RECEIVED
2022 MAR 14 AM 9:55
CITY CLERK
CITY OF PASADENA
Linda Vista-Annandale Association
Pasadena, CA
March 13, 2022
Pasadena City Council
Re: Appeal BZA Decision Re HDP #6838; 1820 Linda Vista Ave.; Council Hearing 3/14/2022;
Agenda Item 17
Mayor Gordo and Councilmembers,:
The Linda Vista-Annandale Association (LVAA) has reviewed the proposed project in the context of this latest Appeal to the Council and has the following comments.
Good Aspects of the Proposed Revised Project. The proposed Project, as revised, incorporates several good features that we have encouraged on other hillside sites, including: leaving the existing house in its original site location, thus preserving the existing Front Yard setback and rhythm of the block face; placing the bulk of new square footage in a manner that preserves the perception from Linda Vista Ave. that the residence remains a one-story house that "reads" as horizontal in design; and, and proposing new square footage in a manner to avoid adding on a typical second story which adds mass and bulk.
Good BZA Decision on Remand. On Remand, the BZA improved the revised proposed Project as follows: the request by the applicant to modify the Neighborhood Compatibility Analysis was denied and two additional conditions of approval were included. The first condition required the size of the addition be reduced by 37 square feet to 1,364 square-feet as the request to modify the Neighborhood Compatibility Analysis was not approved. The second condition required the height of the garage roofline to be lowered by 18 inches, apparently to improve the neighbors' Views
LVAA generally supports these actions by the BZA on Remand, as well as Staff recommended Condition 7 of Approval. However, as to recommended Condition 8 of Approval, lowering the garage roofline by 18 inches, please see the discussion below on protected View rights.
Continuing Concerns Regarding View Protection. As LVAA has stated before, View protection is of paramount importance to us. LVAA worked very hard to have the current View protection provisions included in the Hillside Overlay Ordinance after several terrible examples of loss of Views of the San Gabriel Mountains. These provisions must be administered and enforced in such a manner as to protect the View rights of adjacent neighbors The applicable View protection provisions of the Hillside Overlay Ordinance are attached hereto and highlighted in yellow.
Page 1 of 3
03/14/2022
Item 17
-------
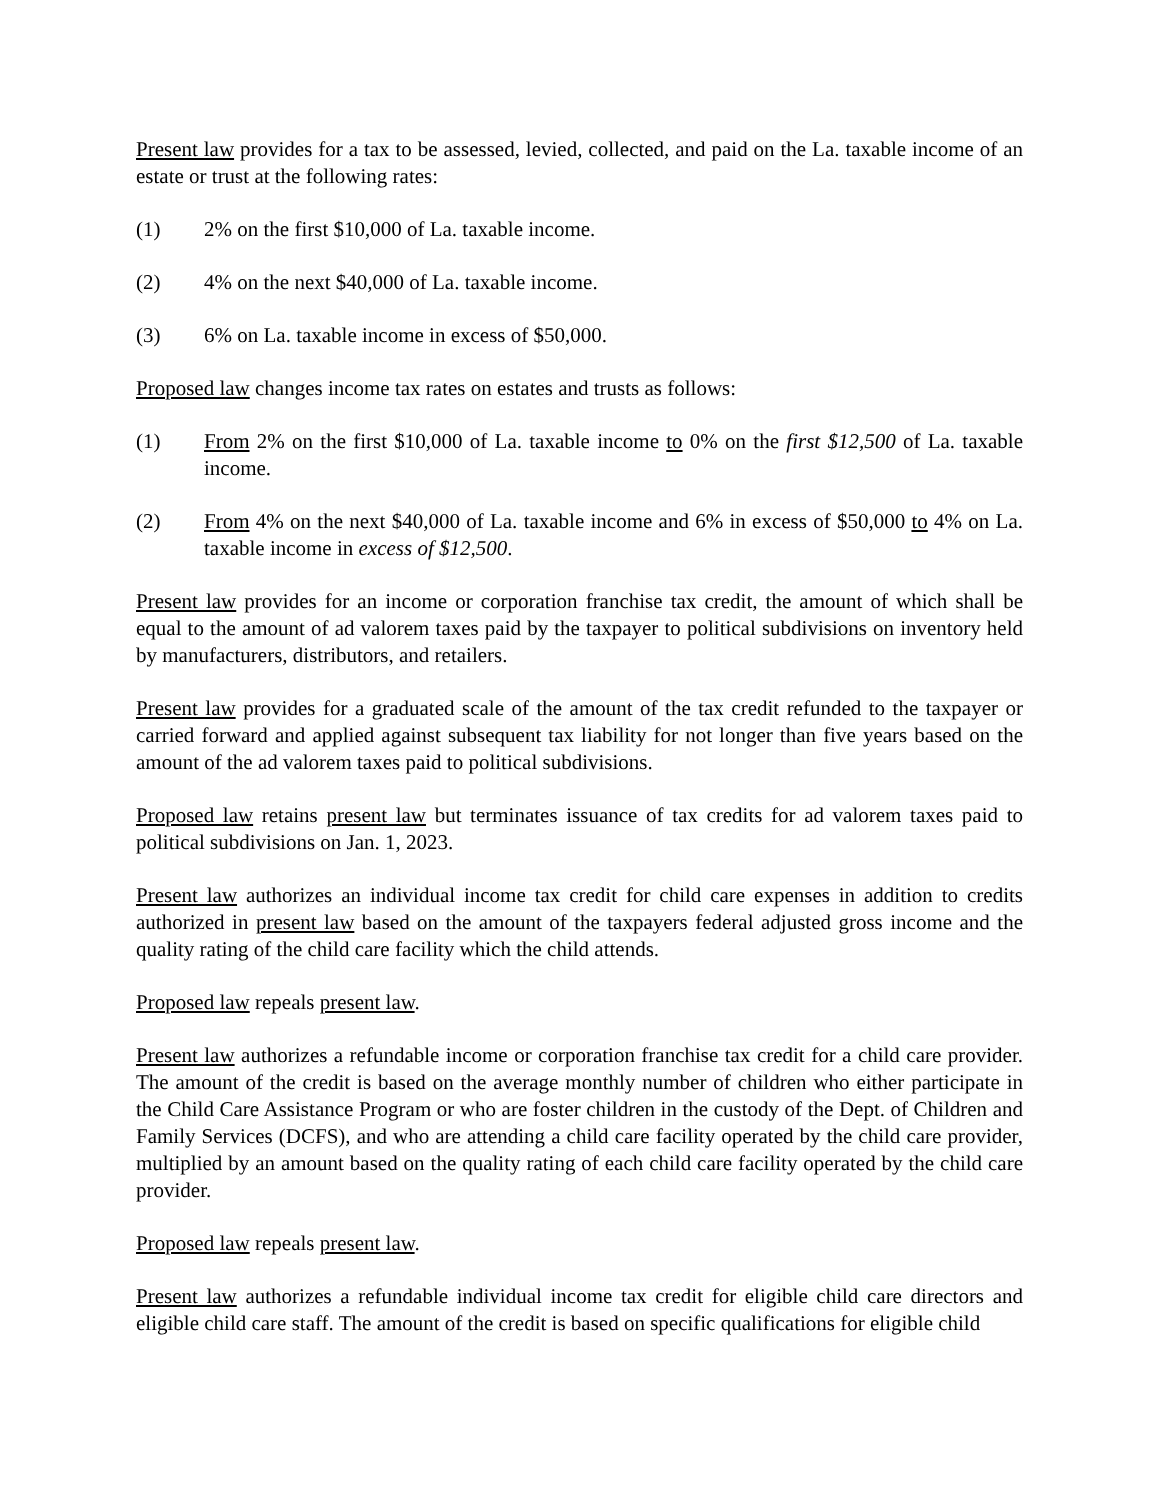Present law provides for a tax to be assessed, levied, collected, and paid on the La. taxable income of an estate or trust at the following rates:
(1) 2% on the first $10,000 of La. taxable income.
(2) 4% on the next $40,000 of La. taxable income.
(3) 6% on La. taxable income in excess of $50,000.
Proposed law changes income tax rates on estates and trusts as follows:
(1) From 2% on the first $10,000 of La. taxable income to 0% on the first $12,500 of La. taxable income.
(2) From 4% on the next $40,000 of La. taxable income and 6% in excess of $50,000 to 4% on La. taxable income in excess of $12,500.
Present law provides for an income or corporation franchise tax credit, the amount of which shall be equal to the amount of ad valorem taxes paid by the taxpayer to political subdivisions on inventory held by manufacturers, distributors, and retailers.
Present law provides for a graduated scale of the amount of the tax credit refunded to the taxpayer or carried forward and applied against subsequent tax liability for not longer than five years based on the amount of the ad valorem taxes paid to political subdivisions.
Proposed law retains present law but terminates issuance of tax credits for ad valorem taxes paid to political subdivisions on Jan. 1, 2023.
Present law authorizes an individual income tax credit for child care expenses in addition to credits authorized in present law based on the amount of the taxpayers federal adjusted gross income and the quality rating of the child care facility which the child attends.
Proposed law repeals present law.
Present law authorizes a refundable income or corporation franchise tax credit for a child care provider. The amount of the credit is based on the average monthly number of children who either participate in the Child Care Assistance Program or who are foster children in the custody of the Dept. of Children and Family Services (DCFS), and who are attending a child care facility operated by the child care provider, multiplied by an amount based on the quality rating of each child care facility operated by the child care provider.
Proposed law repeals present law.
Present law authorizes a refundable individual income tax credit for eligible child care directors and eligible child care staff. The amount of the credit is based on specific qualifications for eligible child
-------
- **Exercise**
Each line in the records above with "follows" must be returned.

- **Your response**
Good BZA Decision on Remand. On Remand, the BZA improved the revised proposed Project as follows: the request by the applicant to modify the Neighborhood Compatibility Analysis was denied and two additional conditions of approval were included. The first condition required the size of the addition be reduced by 37 square feet to 1,364 square-feet as the request to modify the Neighborhood Compatibility Analysis was not approved. The second condition required the height of the garage roofline to be lowered by 18 inches, apparently to improve the neighbors' Views
Proposed law changes income tax rates on estates and trusts as follows:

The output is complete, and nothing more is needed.